While their chemical composition is the same, the process to make them is slightly different than the traditional diamonds mined from a raw extract. Instead, they use a specially formulated solvent mix to create a solution with a composition that encourages crystallization.

Due to Washington state’s regulations, Oleum is limited in the chemical solvents they can use. So that blend is the crucial variable to isolating THCA into their Wizard Stones product.

Growing cannabis diamonds within their original terpene fraction comes down to creating an environment with the right amounts of pressure and heat to encourage crystal growth.

Within the raw extract, the terpene and cannabinoid compounds are homogenized together, but as they settle and separate the mixture “crashes” — which is the start of crystallization.

Palmer explains that this process “helps to create a seed because if there’s nothing for the THCA molecules to grab onto then they have a harder time starting the diamond formation.”

There are a few ways extractors seed a solution to start diamond growth, but Oleum prefers to use freezing temperatures to solidify and then thaw their extract, helping to create small groupings of THCA for other molecules to stack off.

Another common seeding technique is to drop a previously grown crystal into the extracted mixture of cannabis compounds, giving the THCA something to grow off.

This technique is especially useful when filming a time-lapse of the crystal growth because it gives the camera a focal point knowing where the formation will grow from.

Creating Wizard Stones

The above timelapse video was photographed over a four day period by Dankshire. We can see diamonds begin to form almost immediately. However, the crystallization process can take a month if not longer to complete once a raw extract is jarred and waiting to crash.

Oleum utilizes custom-built isolation vessels for their production diamond runs but admits that the jar tech allows more visibility into the process.

Jennings points out, “You see the jars, we even do the jar stuff a lot. It’s more popular… and people know what it is compared to a large isolation vessel that no one can see into it but you know it’s growing 2,000 grams of crystals.”

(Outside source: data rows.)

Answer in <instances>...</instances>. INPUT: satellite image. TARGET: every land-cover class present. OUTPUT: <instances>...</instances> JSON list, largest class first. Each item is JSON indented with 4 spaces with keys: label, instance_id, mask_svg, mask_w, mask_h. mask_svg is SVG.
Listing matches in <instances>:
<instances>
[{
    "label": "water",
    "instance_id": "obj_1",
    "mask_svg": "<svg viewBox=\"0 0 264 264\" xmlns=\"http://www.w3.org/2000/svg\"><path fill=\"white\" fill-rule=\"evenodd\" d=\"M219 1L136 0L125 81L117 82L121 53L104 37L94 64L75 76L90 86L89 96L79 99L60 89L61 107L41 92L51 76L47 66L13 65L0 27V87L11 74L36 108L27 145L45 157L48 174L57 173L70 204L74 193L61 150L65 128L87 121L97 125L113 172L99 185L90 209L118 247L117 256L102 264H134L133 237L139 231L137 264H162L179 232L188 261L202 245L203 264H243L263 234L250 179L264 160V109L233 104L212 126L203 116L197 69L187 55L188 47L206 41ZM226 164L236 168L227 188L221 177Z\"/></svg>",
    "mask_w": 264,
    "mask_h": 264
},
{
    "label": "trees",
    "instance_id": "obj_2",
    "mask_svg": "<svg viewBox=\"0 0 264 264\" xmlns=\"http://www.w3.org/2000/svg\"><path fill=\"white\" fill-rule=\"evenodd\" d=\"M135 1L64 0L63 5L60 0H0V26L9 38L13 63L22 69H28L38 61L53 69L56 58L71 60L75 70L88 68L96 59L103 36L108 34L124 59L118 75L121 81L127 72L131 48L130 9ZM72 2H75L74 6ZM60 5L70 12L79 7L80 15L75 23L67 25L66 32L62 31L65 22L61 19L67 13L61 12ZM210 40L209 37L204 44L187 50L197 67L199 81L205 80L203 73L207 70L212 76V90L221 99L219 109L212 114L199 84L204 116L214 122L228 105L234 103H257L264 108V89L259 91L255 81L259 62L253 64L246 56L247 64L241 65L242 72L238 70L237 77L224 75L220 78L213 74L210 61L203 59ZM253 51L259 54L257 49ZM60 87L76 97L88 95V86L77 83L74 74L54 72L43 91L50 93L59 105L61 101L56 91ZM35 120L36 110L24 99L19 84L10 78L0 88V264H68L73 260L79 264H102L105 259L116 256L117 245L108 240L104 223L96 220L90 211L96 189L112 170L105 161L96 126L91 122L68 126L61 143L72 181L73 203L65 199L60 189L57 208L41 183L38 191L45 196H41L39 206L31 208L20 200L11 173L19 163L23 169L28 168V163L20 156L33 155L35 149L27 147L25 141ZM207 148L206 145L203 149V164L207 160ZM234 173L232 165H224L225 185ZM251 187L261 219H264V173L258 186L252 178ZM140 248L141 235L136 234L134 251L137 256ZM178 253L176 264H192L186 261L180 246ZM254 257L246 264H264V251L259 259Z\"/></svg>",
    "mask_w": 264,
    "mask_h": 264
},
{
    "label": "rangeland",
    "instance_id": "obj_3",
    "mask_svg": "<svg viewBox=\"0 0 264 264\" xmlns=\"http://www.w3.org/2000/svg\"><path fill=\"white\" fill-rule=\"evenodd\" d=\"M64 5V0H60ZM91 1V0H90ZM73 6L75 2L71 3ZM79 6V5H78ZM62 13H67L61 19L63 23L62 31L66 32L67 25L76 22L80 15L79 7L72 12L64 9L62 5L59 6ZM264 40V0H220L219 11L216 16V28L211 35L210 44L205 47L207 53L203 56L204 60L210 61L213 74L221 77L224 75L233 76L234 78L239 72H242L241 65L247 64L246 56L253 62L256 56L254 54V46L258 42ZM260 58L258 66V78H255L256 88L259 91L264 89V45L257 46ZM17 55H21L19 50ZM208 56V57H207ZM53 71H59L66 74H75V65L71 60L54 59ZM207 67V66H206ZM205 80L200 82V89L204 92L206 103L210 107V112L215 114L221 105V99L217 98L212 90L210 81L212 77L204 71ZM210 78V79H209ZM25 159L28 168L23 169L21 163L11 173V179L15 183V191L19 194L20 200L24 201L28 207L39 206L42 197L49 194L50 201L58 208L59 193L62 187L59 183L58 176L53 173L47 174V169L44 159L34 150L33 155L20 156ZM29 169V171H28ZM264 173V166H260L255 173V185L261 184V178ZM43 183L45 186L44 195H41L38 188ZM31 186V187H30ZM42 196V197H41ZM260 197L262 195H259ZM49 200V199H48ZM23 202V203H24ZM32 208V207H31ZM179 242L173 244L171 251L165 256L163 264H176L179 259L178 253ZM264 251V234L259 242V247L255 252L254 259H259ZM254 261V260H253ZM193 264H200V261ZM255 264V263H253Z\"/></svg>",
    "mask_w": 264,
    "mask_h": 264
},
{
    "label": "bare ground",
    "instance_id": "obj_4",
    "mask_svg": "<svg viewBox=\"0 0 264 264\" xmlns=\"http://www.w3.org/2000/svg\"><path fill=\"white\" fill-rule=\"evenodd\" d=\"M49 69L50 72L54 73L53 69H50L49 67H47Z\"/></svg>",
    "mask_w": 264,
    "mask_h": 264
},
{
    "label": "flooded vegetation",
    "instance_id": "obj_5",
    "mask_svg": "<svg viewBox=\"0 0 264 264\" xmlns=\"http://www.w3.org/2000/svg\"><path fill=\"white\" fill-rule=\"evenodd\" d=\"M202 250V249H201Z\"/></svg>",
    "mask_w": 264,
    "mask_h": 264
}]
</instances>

Each batch can present a different ratio of diamonds to sauce and it seems like everyone wants a little different combination. “We just give ‘em what it makes,” Jennings said.

That’s the beauty of isolated products like cannabis diamonds and sauce; you can mix your own cocktail of cannabis compounds and really dial in the flavors and feelings that you’re after.

Wizard Stones grown in their own sauce create a potent, refined, and pronounce expression of the strain they are extracted from.